Stefano Agnoli, Corriere della Sera 11/07/2009, 11 luglio 2009
MILANO
In teoria un gasdotto che porta il nome di un’opera di Giuseppe Verdi, il «Nabucco», dovrebbe riscuotere la simpatia italiana, soprattutto se promette di allentare la dipendenza dalle forniture russe. In realtà gli interessi immediati delle aziende nazionali dell’energia, Eni e Edison, non coincidono con il tubo trans-europeo che lunedì 13 luglio, ad Ankara, farà un passo in avanti. Dopo lunghe trattative con il governo di Tayyip Erdogan, infatti, i paesi attraversati dalla futura linea Mar Caspio-Europa (Bulgaria, Romania, Ungheria e Austria, oltre alla Turchia) sigleranno la necessaria intesa intergovernativa. Un atto dovuto perchè il progetto caldeggiato dall’Unione europea prenda finalmente il largo, con l’obiettivo di diminuire la vulnerabilità energetica del continente, troppo sbilanciato sul gas russo e algerino.

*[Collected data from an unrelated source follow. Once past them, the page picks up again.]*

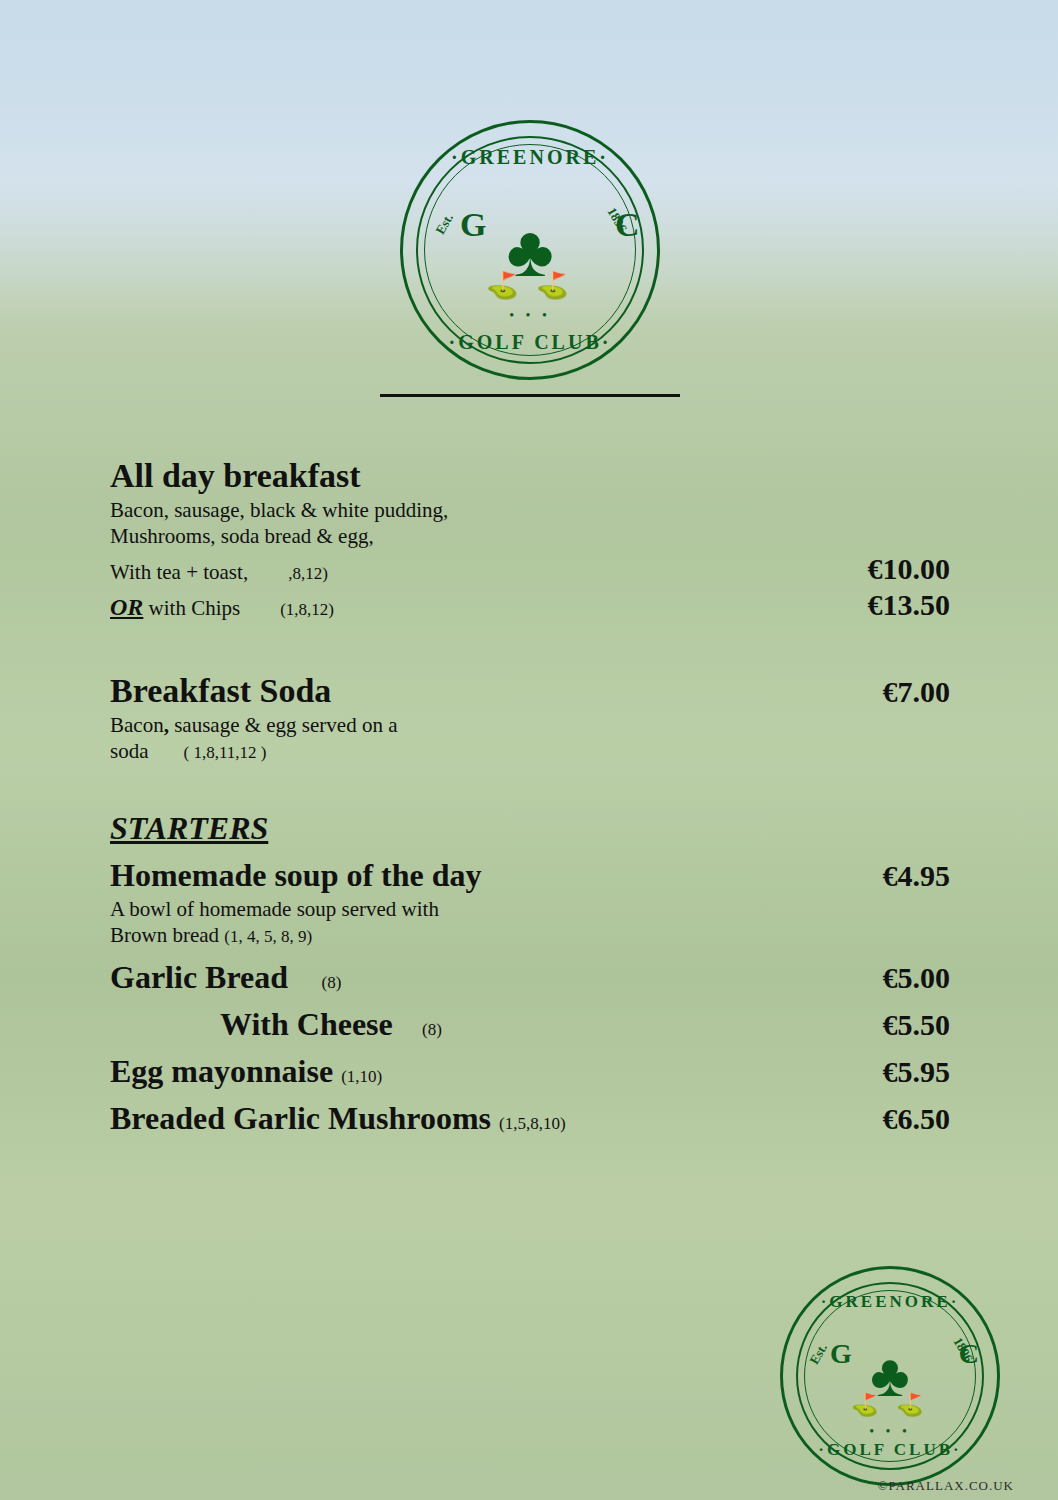·GREENORE· Est. 1896 G C ♣ ⛳ ⛳ • • • ·GOLF CLUB·
All day breakfast
Bacon, sausage, black & white pudding,
Mushrooms, soda bread & egg,
With tea + toast, ,8,12) €10.00
OR with Chips (1,8,12) €13.50
Breakfast Soda
€7.00
Bacon, sausage & egg served on a
soda ( 1,8,11,12 )
STARTERS
Homemade soup of the day €4.95
A bowl of homemade soup served with
Brown bread (1, 4, 5, 8, 9)
Garlic Bread (8) €5.00
With Cheese (8) €5.50
Egg mayonnaise (1,10) €5.95
Breaded Garlic Mushrooms (1,5,8,10) €6.50
·GREENORE· Est. 1896 G C ♣ ⛳ ⛳ • • • ·GOLF CLUB·
©PARALLAX.CO.UK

Lungo 3.300 chilometri, il Nabucco avrà una capacità di 31 miliardi di metri cubi di metano l’anno e un costo di 8 miliardi di euro. Finora è stato il tira e molla con i turchi sulla quota di gas da trattenere per i consumi interni a rallentare i preparativi. Ankara spingeva per accaparrarsi il 15%, gli altri partner e l’Ue non erano d’accordo. Alla fine si sarebbe raggiunto un compromesso: niente 15% ma un imprecisato diritto turco a prelievi aggiuntivi in caso di necessità.
Nel Nabucco, che piace anche agli Usa, non ci sono interessi diretti italiani in ballo, se non quello generico di diversificazione delle fonti di approvvigionamento. L’Eni, infatti, è in corsa con un progetto alternativo insieme ai russi di Gazprom, il «South Stream» che scavalcando l’Ucraina attraverso il Mar Nero porterebbe il gas in Bulgaria per poi diramarsi verso nord e verso sud. Un progetto assai costoso anche per il lungo tratto sottomarino (900 chilometri) e dilatato nelle sue prospettive dopo l’incontro di maggio a Soci tra i due premier, Vladimir Putin e Berlusconi. Ora dovrebbe arrivare a trasportare (nel 2015) addirittura 64 miliardi di metri cubi, per un investimento superiore a 20 miliardi di euro. Logico che persino all’interno del consiglio del Cane a sei zampe si nutra qualche dubbio per un progetto così impegnativo.
Ma anche la Edison italo- francese, con il suo Itgi destinato ad arrivare dalla Turchia alla Puglia via Grecia (anch’esso benedetto dall’Ue), si ritrova ad essere in competizione con il Nabucco. In questo caso per il gas che dovrebbe alimentare il tubo. Sia il Nabucco sia l’Itgi insistono all’incirca sullo stesso tratto turco (il primo sarebbe un tubo nuovo, il secondo un potenziamento dell’esistente), ma al momento non hanno in tasca neppure un metro cubo di gas. E entrambi lo chiederanno all’Azerbaigian, la repubblica ex sovietica che si affaccia sul Caspio. A Baku non aspettano altro che concludere dei contratti di vendita per avviare lo sfruttamento del giacimento marino di Shah Deniz 2. Ci sarà quindi una gara a due che dovrebbe tenersi entro la fine dell’anno, e alla Edison non disperano affatto. Anzi: visto che il gas azero di Shah Deniz non riempirebbe che un quarto del Nabucco mentre soddisferebbe tutta la capacità dell’Itgi (8 miliardi di metri cubi) ritengono di essere i candidati più adatti per il successo, anche se, nel frattempo, si sono premurati di fare un’offerta per il giacimento irakeno di Akkas.
In ogni caso, quindi, i promotori del Nabucco dovranno cercare nell’area del Caspio e del Medio Oriente dell’altro gas. Dove? Probabilmente in Turkmenistan, che ha dichiarato di voler aderire al progetto, e quasi sicuramente nell’Iraq, ironia della sorte, dell’antico re Nabucodonosor.